The method recovers 90% of the true effect

This is the payoff of using synthetic data with a known answer. I programmed in an effect of exactly 1.0 (on a statistical scale called log-odds). The method recovered 0.90, or 90% of the true value.

The 10% it missed is explainable: the method uses observed usage patterns, which are noisy approximations of people’s true preferences. That noise systematically pulls the estimate toward zero. It’s a well-understood statistical phenomenon, and it’s correctable.

When I used a more sophisticated error-correction technique (cluster bootstrapping, which accounts for the fact that the same person shows up multiple times in the data), the confidence interval captured the true value. The simpler approach narrowly missed it, which is exactly the kind of thing that matters in production.

Both consumer and enterprise users respond

Quality vs Active Days by Segment

Both user segments show significant quality effects. The slopes are similar, confirming that the method works at the subgroup level, not just in aggregate.

The Sanity Check (And Why It’s Subtle)

I ran what researchers call a falsification test: scramble which categories get which quality scores (so coding gets creative writing’s ratings, and vice versa), then re-run the analysis. If the method is picking up real quality differences, the scrambled version should fail.

With a known causal effect in the data, the scrambled version also found something significant. At first that sounds like a failure, but it’s actually expected. The scrambled scores are correlated with the real scores (shuffling five categories creates unavoidable inverse relationships), so they pick up indirect signal. When I tested this same approach on data with no built-in effect, the falsification test passed cleanly.

The lesson: the falsification test is most useful as a first-pass diagnostic. If it fails when you don’t expect a signal, your method has a problem. If it turns up something when a real effect exists, you need to dig into why.

What This Means for AI Companies

The method works

The within-version approach can isolate quality’s contribution to engagement without an A/B test. It recovers 90% of a known effect, and the remaining 10% comes from a well-understood and correctable source of error. That’s good enough for production decision-making.

The naive approach doesn’t

Comparing engagement before and after a model upgrade tells you almost nothing about the model itself. The version-level jumps in this data are four to five times larger than the within-version quality effect. Most of that jump is probably not the model. It’s everything else that changed at the same time.

Quality matters for retention, not intensity

If you’re trying to justify model investment to your leadership, “better models bring people back more often” is a defensible claim. “Better models make people use it more per session” is not supported by this framework. That distinction matters for how you think about the ROI of model improvements.

What you need to try this

Category-level quality scores. A single overall quality rating per model version won’t work. You need to know how good the model is at coding separately from how good it is at creative writing.
Prompt-level usage logs. You need to know what each user is actually doing with the AI, not just aggregate session counts.
A holdout group (ideally). This observational approach works, but even a small 90/10 staggered rollout would make the causal story much stronger.

The Bottom Line

Every AI company assumes that better models drive more engagement.

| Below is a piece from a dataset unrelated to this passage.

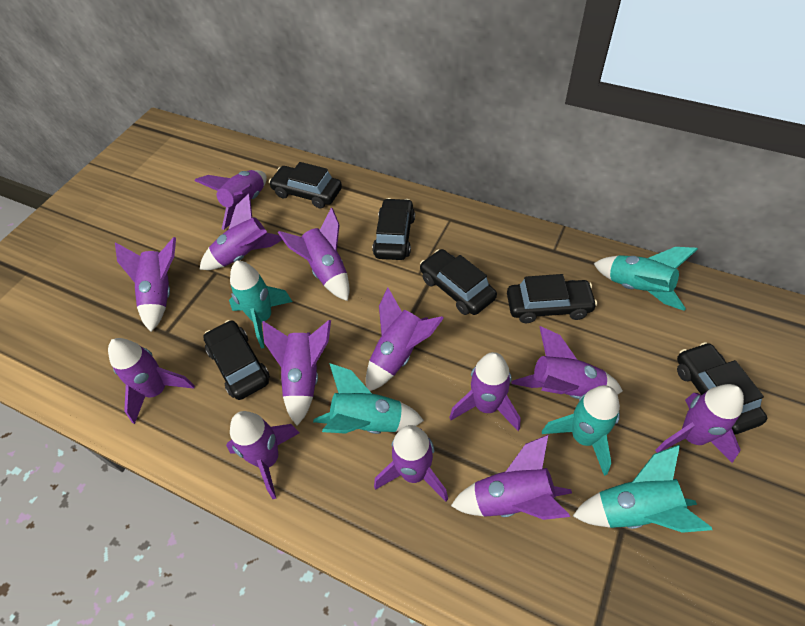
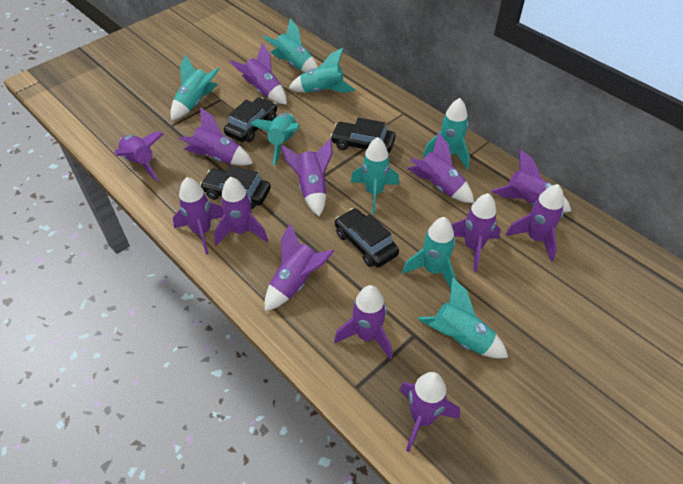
black car: [203,320,270,400] [269,162,342,208] [372,198,415,260] [420,249,497,315] [507,274,597,323] [677,342,767,435] = 6 -> [200,166,271,209] [224,97,277,142] [330,118,395,153] [335,208,399,267] = 4
turquoise rocket: [229,261,292,348] [313,363,424,434] [542,385,620,476] [573,445,712,533] [593,247,698,311] = 5 -> [170,55,220,121] [250,113,300,165] [263,18,318,73] [289,48,355,93] [350,137,399,214] [402,217,456,288] [418,277,508,358] [423,98,470,169] = 8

This project builds a method to actually test that assumption, validates it on synthetic data with a known answer, and shows it works. The method isn’t perfect (the quality variation it exploits is narrow, and observational designs always carry caveats), but it’s a principled starting point that any team with the right data can implement.

The technical version of this post, with full statistical details, model specifications, and reproducible code, is available here.

All data in this analysis is synthetic. No real users, no proprietary models, no production systems. The goal is to demonstrate a methodology, not report findings from an actual deployment. Full code and datasets are available in the technical write-up.